The Zen of Fish uses the increasingly popular blueprint of telling a story within a story. Trevor Corson uses the frame of a young woman and her time in Sushi School to go into deeper histories of fish and the evolution of sushi. The history of sushi and its appearance and proliferation in America is comprehensive and interesting, while the story of Hama Hermosa sushi school, and the female protagonist, Kate, comes up a bit bland.
I recognize the commercial need to publish a front story in order to tell the history of sushi (a book with an actual story to tell is much more commercially viable than one that is pure history) but the back story of Kate and a small, unsuccessful sushi restaurant and school in San Diego acts as nothing more than an example of the Americanization of sushi that Corson describes in his book.
Where The Zen of Fish really shines, especially for food enthusiasts and sushi lovers, is when Corson describes how we came to eat raw fish and many of the rituals of the sushi bar that we as Americans are clueless about. Corson clearly favors the traditional Japanese approach to sushi making and eating, which is why perhaps, he chose to follow a school that despite having different training practices from Japan still appears to make and serve sushi in the Japanese way. Japanese students usually have to apprentice for several years before making sushi and during that apprenticeship, they are limited to working with rice for the first few. In contrast, the American attitude towards sushi school is a much faster and less nuanced one. The students at Hama Hermosa finish their training in three months. This handful of students, the main of which, Kate, who knows next to nothing about cooking or sushi before entering the school and provides setting in which to show how sushi has truly become part of the American culture (one student even wants to be a sushi chef so he can pick up women.)

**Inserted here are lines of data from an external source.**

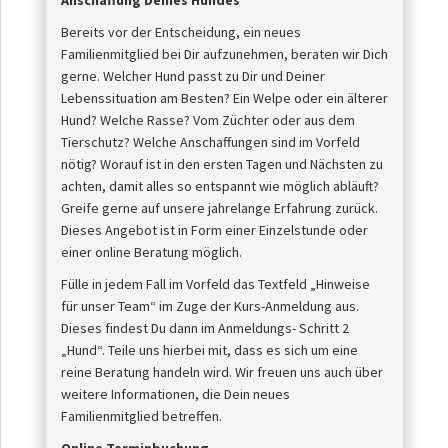
Anschaffung Deines Hundes
Bereits vor der Entscheidung, ein neues
Familienmitglied bei Dir aufzunehmen, beraten wir Dich
gerne. Welcher Hund passt zu Dir und Deiner
Lebenssituation am Besten? Ein Welpe oder ein älterer
Hund? Welche Rasse? Vom Züchter oder aus dem
Tierschutz? Welche Anschaffungen sind im Vorfeld
nötig? Worauf ist in den ersten Tagen und Nächsten zu
achten, damit alles so entspannt wie möglich abläuft?
Greife gerne auf unsere jahrelange Erfahrung zurück.
Dieses Angebot ist in Form einer Einzelstunde oder
einer online Beratung möglich.
Fülle in jedem Fall im Vorfeld das Textfeld „Hinweise
für unser Team“ im Zuge der Kurs-Anmeldung aus.
Dieses findest Du dann im Anmeldungs- Schritt 2
„Hund“. Teile uns hierbei mit, dass es sich um eine
reine Beratung handeln wird. Wir freuen uns auch über
weitere Informationen, die Dein neues
Familienmitglied betreffen.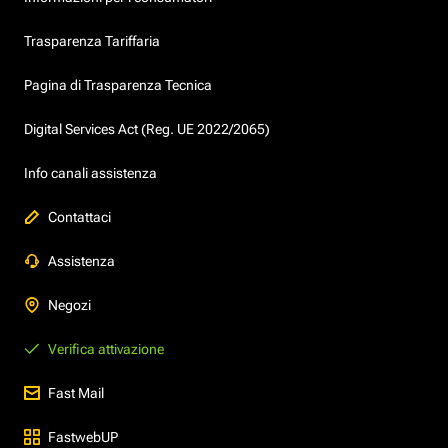
Trasparenza Tariffaria
Pagina di Trasparenza Tecnica
Digital Services Act (Reg. UE 2022/2065)
Info canali assistenza
Contattaci
Assistenza
Negozi
Verifica attivazione
Fast Mail
FastwebUP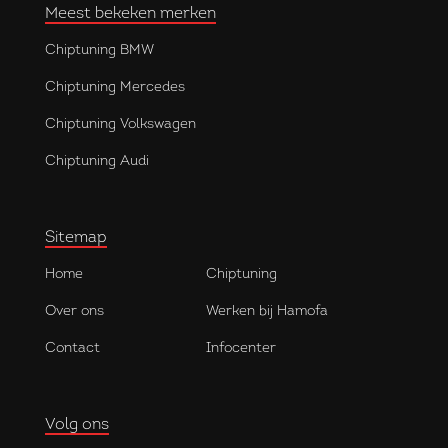
Meest bekeken merken
Chiptuning BMW
Chiptuning Mercedes
Chiptuning Volkswagen
Chiptuning Audi
Sitemap
Home
Chiptuning
Over ons
Werken bij Hamofa
Contact
Infocenter
Volg ons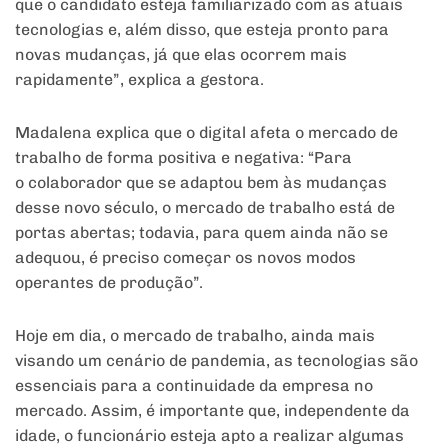
que o candidato esteja familiarizado com as atuais
tecnologias e, além disso, que esteja pronto para
novas mudanças, já que elas ocorrem mais
rapidamente”, explica a gestora.
Madalena explica que o digital afeta o mercado de
trabalho de forma positiva e negativa: “Para
o colaborador que se adaptou bem às mudanças
desse novo século, o mercado de trabalho está de
portas abertas; todavia, para quem ainda não se
adequou, é preciso começar os novos modos
operantes de produção”.
Hoje em dia, o mercado de trabalho, ainda mais
visando um cenário de pandemia, as tecnologias são
essenciais para a continuidade da empresa no
mercado. Assim, é importante que, independente da
idade, o funcionário esteja apto a realizar algumas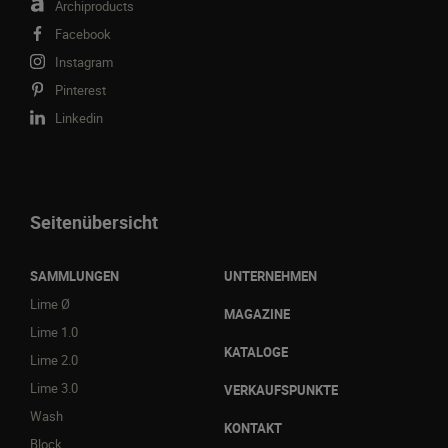
Archiproducts
Facebook
Instagram
Pinterest
Linkedin
Seitenübersicht
SAMMLUNGEN
UNTERNEHMEN
Lime Ø
MAGAZINE
Lime 1.0
KATALOGE
Lime 2.0
Lime 3.0
VERKAUFSPUNKTE
Wash
KONTAKT
Block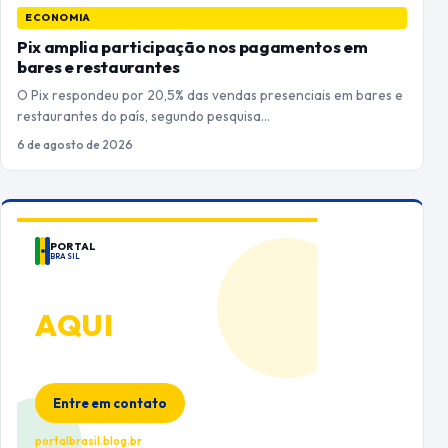
ECONOMIA
Pix amplia participação nos pagamentos em
bares e restaurantes
O Pix respondeu por 20,5% das vendas presenciais em bares e
restaurantes do país, segundo pesquisa…
6 de agosto de 2026
PORTAL
BRASIL
ANUNCIE
AQUI
Espaço premium para sua marca
no Portal Brasil
Entre em contato
portalbrasil.blog.br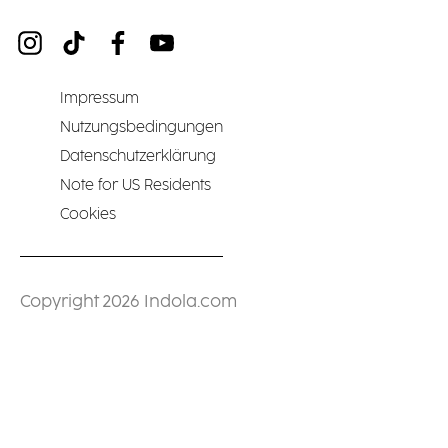
Impressum
Nutzungsbedingungen
Datenschutzerklärung
Note for US Residents
Cookies
Copyright 2026 Indola.com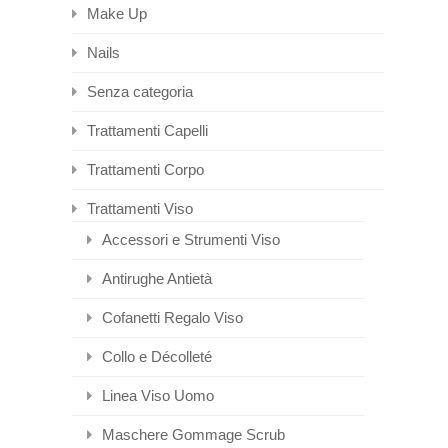
Make Up
Nails
Senza categoria
Trattamenti Capelli
Trattamenti Corpo
Trattamenti Viso
Accessori e Strumenti Viso
Antirughe Antietà
Cofanetti Regalo Viso
Collo e Décolleté
Linea Viso Uomo
Maschere Gommage Scrub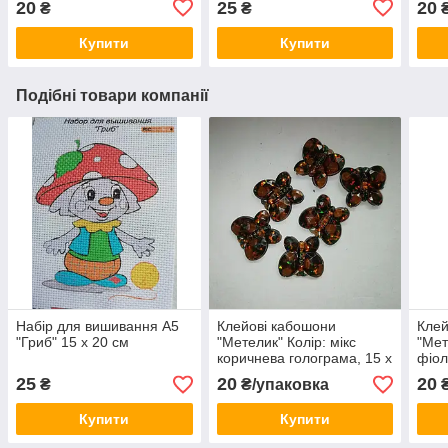
20
25
20
₴
₴
Купити
Купити
Подібні товари компанії
Набір для вишивання А5
Клейові кабошони
Клей
"Гриб" 15 х 20 см
"Метелик" Колір: мікс
"Мет
коричнева голограма, 15 х
фіол
13 мм 20 шт уп
13 м
25
20
20
₴
₴/упаковка
₴
Купити
Купити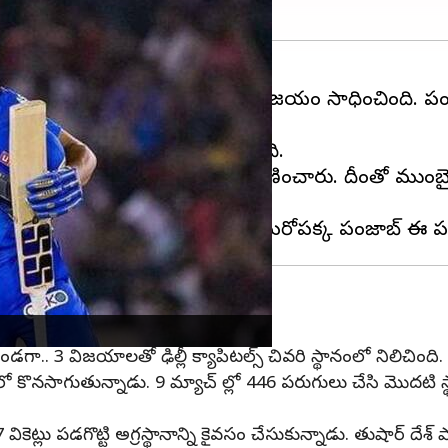
మ్యాచ్లో
ముంబై ఇండియన్స్
ఘనవిజయం సాధించింది. పంజాబ్ 
ిన అరుదైన జట్టుగా ముంబై నిలిచింది.
్యకుమార్ యాదవ్ హాఫ్ సెంచరీతో రాణించారు. దీంతో ముంబ
ుకుంది.
గా.. 3 విజయాలతో ఢిల్లీ క్యాపిటల్స్ చివరి స్థానంలో నిలిచింది.
్థానంలో కొనసాగుతున్నాడు. 9 మ్యాచ్ ల్లో 446 పరుగులు చేసి మొదటి 
వికెట్లు పడగొట్టి అగ్రస్థానాన్ని కైవసం చేసుకున్నాడు. తుషార్ దేశ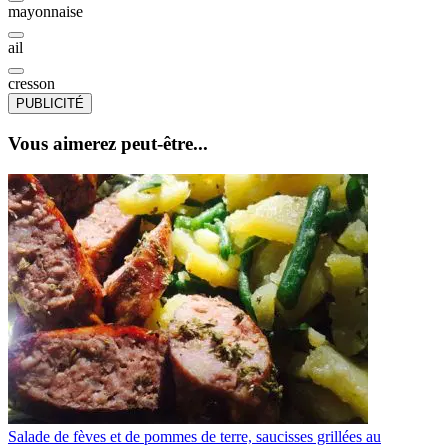
mayonnaise
ail
cresson
PUBLICITÉ
Vous aimerez peut-être...
Salade de fèves et de pommes de terre, saucisses grillées au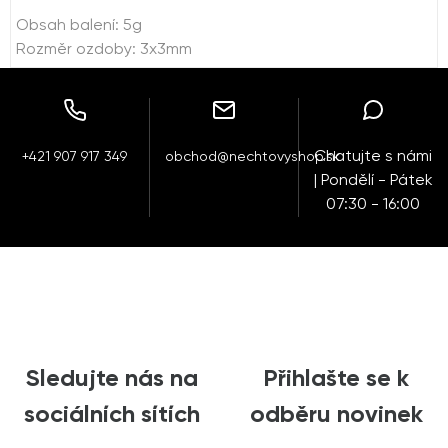
Obsah balení: 5g
Rozměr ozdoby: 3x3mm
Chatujte s námi
+421 907 917 349
obchod@nechtovyshop.sk
| Pondělí - Pátek
07:30 - 16:00
Sledujte nás na
Přihlašte se k
sociálních sítích
odběru novinek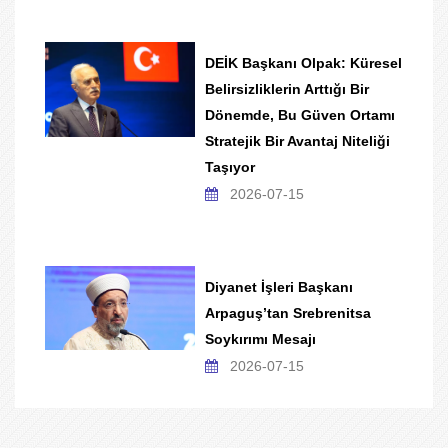
DEİK Başkanı Olpak: Küresel
Belirsizliklerin Arttığı Bir
Dönemde, Bu Güven Ortamı
Stratejik Bir Avantaj Niteliği
Taşıyor
2026-07-15
Diyanet İşleri Başkanı
Arpaguş’tan Srebrenitsa
Soykırımı Mesajı
2026-07-15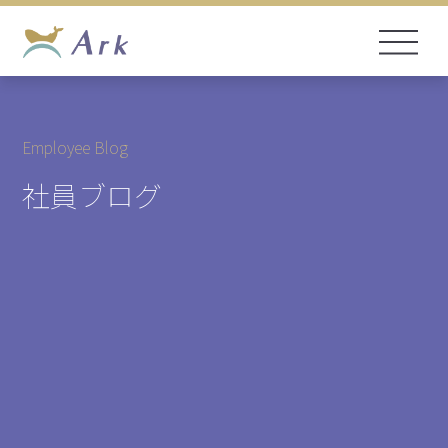
Employee Blog
社員ブログ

In telling the history and traditions of sushi, Corson illustrates his strong feelings on just how sushi should be eaten and how the practice has been bastardized and commercialized to a degree in which what we generally order in from our local Japanese restaurant or take away from a sushi counter isn’t really sushi. We learn that the only way to really enjoy the sushi experience and learn about the skills of our sushi chef is to sit at the bar and order Omakase (chef’s choice.) It’s also illuminating to know that scratching chopsticks together is insulting to a sushi chef (it insinuates the splinters you are trying to remove are actually there), that soy sauce and wasabi are not condiments to be slathered on your nigiri, that its especially misguided to add wasabi to your soy sauce (the flavor dissipates when it hits liquid) and that the pickled ginger is meant to be eaten in between bites of nigiri to get the palate ready for the next fish.
Being the ginger/wasabi/soy as condiment type (I was never formally taught the art of eating sushi) I found these traditions to be enlightening and I now look forward to my next, and first omakase meal at a sushi bar. As a home cook, I also enjoyed learning about the traits, preparations, and slight nuances of each fish from uni (sea urchin) and Tako (Octopus) to the many kinds of tuna served at sushi restaurants and the bizarre life of eels—apparently most of them come from either close to Korea or the Sargasso sea and no one has ever witnessed them mating.
What I didn’t enjoy about the book was the story of the main protagonist, Kate. I found the issues surrounding her to be interesting, but as a main character and key component of the story, I grew bored of her. Witnessing the hostility and bias toward female sushi chefs adds an interesting wrinkle to the book, which makes the idea of following Kate a noble one, however, Kate herself comes off as a bit childish, uninformed and dull. Other than a degree of stick-to-itiveness, there is really nothing to make the reader believe that Kate deserves to be a successful sushi chef and despite Corson’s descriptions and observations, there is nothing about her personality that makes her fun to observe.
In the end I would recommend this book for anyone interested in food, especially fish, and for anyone who finds themself eating sushi three to six times a week, something not uncommon in this city these days. That is to say that the book while entertaining at times, works more as a form of food education rather than a work to be read for pure pleasure.